- Born: 6 February 1959 (age 67) Redhill, Surrey, England
- Occupation: Actor
- Years active: 1962–2008
- Spouse: Janet Dibley ​(m. 1998)​
- Children: 2
- Parents: Peter Butterworth (father); Janet Brown (mother);

= Tyler Butterworth =

British actor (born 1959)

Tyler Butterworth (born 6 February 1959) is an English actor.

==Early life==
Butterworth was born on 6 February 1959 in Redhill, Surrey. His father was Peter Butterworth, who starred in many of the Carry On films. His mother was the actress and Margaret Thatcher impersonator Janet Brown. His first roles were as a child in the 1960s in such films as Darling (1965) and the Morecambe & Wise feature film The Magnificent Two (1967).

==Career==
Butterworth starred in the black comedy Consuming Passions (1988) opposite Vanessa Redgrave and Jonathan Pryce. On television, Butterworth has appeared in Rumpole of the Bailey, Bergerac, Last of the Summer Wine, Casualty, The Bill, The Darling Buds of May, Home to Roost, Hetty Wainthropp Investigates and starred as Osborne in the ITV sitcom Fiddlers Three.

He also played Proteus in the BBC Shakespeare adaptation of The Two Gentlemen of Verona in 1983, Mr Archer in Whizziwig, and Angelo in the CITV children's sci-fi comedy series Mike and Angelo for its first two series.

In 2008, he moved into producing and was a development producer on a NASA series.

Since then, he has concentrated on voice work.

==Selected filmography==

| Year | Title | Role | Notes |
| 1962 | Live Now – Pay Later | Child at Table | Film (uncredited) |
| 1965 | Darling | William Prosser-Jones | Film (uncredited) |
| 1967 | The Magnificent Two | Miguel Diaz | Film |
| 1970 | ITV Sunday Night Theatre | Sebastien Jardine | Episode: "Married Alive" |
| 1983 | The Two Gentlemen of Verona | Proteus | TV movie |
| 1986 | Casualty | Mark | Episode: "High Noon" |
| Chance in a Million | Dowling | Episode: "Naming the Day" |
| 1988 | Bergerac | 'Cruncher' Smith | Episode: "Burnt" |
| Boon | John | Episode: "Have a Nice Day" |
| Consuming Passions | Ian Littleton | Film |
| 1989 | Home to Roost | Trevor | Episode: "Thought for the Day" |
| 1989 - 1990 | Mike and Angelo | Angelo | 21 episodes |
| 1991 | Fiddlers Three | Osbourne | 13 episodes |
| Rumpole of the Bailey | Roger Fabian | Episode: "Rumpole for the Prosecution" |
| 1992 | Birds of a Feather | Mike | Episode: "Wipe that Smile Off Your Tape" |
| The Darling Buds of May | Reverend Candy | 4 episodes |
| 1993 | The Gingerbread Girl | Eddie | 7 episodes |
| 1994 | Minder | Rawle | Episode: "Bring Me the Head of Arthur Daley" |
| 1995 | The Bill | Symonds | Episode: "They All Look the Same" |
| 1996 | Hetty Wainthropp Investigates | Freddy Slater | Episode: "Lost Chords" |
| 1998 | The Mrs Bradley Mysteries | Ferdinand Bradley | Episode: "Speedy Death" |
| 1999 | An Ideal Husband | Phipps | Film |
| 2000 | Waking the Dead | Mr.

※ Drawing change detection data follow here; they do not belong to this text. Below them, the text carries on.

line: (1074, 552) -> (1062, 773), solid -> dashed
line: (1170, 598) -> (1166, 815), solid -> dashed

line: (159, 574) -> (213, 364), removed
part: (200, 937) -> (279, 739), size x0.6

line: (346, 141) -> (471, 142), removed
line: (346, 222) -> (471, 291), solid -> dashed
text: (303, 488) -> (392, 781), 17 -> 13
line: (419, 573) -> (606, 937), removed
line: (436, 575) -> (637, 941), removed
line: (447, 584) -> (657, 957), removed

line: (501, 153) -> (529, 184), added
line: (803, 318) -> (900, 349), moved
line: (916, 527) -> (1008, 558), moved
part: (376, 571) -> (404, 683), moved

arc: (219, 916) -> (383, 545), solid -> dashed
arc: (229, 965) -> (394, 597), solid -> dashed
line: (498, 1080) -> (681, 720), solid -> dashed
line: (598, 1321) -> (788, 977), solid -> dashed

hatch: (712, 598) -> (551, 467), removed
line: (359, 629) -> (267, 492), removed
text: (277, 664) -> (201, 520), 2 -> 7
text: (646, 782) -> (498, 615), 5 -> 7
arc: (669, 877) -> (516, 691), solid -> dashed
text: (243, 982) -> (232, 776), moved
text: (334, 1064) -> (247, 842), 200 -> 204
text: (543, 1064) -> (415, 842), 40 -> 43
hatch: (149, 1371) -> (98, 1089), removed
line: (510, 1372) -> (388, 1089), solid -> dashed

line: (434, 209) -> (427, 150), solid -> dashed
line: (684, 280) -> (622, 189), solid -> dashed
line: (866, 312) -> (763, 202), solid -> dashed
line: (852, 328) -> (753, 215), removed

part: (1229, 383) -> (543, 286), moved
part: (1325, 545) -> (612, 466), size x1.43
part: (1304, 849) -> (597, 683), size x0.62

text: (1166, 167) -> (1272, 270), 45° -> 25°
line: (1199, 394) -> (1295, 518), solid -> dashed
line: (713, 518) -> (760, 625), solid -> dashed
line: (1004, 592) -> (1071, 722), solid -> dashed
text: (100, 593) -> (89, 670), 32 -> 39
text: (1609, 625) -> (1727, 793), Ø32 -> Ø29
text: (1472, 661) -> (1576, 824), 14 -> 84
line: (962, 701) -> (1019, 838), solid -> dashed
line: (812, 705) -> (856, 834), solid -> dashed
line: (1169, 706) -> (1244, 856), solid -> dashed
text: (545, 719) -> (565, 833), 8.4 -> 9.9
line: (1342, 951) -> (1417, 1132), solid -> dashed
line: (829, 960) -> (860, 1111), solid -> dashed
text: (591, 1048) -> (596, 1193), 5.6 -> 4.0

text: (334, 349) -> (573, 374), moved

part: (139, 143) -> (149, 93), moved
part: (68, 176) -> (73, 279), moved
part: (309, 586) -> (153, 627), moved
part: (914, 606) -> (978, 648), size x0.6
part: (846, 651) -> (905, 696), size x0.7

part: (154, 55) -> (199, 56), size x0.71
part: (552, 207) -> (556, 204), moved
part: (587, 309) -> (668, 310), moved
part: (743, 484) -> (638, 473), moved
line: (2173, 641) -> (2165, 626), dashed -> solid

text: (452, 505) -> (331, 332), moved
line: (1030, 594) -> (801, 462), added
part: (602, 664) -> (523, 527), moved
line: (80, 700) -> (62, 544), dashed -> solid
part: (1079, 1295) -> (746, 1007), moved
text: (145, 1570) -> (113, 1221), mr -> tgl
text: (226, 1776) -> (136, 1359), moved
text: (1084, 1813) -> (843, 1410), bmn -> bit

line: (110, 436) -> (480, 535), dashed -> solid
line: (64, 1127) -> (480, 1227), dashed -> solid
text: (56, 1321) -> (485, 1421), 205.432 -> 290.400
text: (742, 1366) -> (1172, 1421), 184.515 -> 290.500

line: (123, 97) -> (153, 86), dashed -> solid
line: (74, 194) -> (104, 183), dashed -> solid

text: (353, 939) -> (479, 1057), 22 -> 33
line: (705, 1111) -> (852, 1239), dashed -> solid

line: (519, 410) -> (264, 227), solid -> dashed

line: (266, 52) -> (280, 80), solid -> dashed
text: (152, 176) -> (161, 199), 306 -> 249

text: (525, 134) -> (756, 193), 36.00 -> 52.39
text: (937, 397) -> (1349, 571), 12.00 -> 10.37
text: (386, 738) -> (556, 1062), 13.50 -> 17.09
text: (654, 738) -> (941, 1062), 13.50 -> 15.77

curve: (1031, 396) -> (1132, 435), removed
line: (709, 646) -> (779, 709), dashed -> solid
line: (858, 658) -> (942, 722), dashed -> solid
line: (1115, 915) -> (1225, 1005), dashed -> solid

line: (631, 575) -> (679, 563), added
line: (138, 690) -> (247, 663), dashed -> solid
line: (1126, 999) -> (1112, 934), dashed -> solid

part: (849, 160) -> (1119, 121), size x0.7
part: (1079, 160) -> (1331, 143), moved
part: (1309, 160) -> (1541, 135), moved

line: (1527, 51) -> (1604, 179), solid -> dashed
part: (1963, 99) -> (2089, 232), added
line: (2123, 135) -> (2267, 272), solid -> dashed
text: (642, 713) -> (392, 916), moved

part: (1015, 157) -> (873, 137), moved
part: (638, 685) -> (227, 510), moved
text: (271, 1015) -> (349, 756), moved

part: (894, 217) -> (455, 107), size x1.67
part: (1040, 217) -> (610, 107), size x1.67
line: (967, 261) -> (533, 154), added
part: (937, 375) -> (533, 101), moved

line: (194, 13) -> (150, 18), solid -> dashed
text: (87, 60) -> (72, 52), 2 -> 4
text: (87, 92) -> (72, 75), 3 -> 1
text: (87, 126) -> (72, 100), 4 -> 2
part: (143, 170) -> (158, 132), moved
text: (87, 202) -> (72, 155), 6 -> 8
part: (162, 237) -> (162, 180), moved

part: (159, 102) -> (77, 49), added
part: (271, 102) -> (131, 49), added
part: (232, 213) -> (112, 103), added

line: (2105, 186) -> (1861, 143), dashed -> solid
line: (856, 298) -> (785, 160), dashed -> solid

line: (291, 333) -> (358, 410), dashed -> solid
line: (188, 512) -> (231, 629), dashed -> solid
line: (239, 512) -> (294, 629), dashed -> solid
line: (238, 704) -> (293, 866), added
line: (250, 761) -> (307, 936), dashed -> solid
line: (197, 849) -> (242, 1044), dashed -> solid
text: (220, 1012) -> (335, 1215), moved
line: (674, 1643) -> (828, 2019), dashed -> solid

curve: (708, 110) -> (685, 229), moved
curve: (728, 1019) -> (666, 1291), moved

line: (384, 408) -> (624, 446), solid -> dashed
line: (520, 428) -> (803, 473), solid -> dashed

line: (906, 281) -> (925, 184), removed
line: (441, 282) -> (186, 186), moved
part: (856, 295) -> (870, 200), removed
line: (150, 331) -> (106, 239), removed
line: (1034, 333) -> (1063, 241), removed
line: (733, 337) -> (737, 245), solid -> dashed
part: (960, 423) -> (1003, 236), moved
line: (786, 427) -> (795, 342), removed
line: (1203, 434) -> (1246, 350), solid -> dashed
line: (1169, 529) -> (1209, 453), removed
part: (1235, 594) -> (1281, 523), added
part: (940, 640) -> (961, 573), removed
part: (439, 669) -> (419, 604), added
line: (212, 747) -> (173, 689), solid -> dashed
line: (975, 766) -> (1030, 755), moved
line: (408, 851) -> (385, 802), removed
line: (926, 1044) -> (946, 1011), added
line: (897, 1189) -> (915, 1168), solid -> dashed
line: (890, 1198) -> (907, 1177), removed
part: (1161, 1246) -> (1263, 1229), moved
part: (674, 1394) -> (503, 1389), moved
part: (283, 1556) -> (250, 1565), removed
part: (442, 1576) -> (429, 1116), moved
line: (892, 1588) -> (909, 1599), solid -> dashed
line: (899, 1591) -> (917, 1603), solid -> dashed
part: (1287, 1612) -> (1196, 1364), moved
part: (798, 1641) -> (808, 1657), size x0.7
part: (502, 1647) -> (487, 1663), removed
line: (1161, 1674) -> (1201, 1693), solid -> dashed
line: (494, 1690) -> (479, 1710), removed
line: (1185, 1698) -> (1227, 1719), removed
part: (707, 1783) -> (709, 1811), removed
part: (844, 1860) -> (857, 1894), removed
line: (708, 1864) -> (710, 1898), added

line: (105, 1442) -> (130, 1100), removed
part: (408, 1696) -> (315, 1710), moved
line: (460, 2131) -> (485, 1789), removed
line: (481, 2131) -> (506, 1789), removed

Whitemore | Episode: "Pilot (Part 1)" |
| Whizziwig | Archer | Episode: "Out of the Bag" |
| 2001 | Doctors | John Duncan | Episode: "Abuse of Power" |
| Peak Practice | Keith Shaw | Episode: "Bad Tony" |
| 2002 | The Bill | Kelly | 2 episodes |
| Casualty | Mr. Ewans | Episode: "Acceptance" |
| 2004 | The Bill | Defence Barrister | Episode: "Don't Bring Me Down" |
| Peter Ackroyd's London | Merry Andrew | Episode: "The Crowd" |
| 2008 | Last of the Summer Wine | Chistlehurst | Episode: "In Which Romance Isn't Dead – Just Incompetent" |

==Personal life==
Butterworth is married to actress Janet Dibley; the couple have two sons.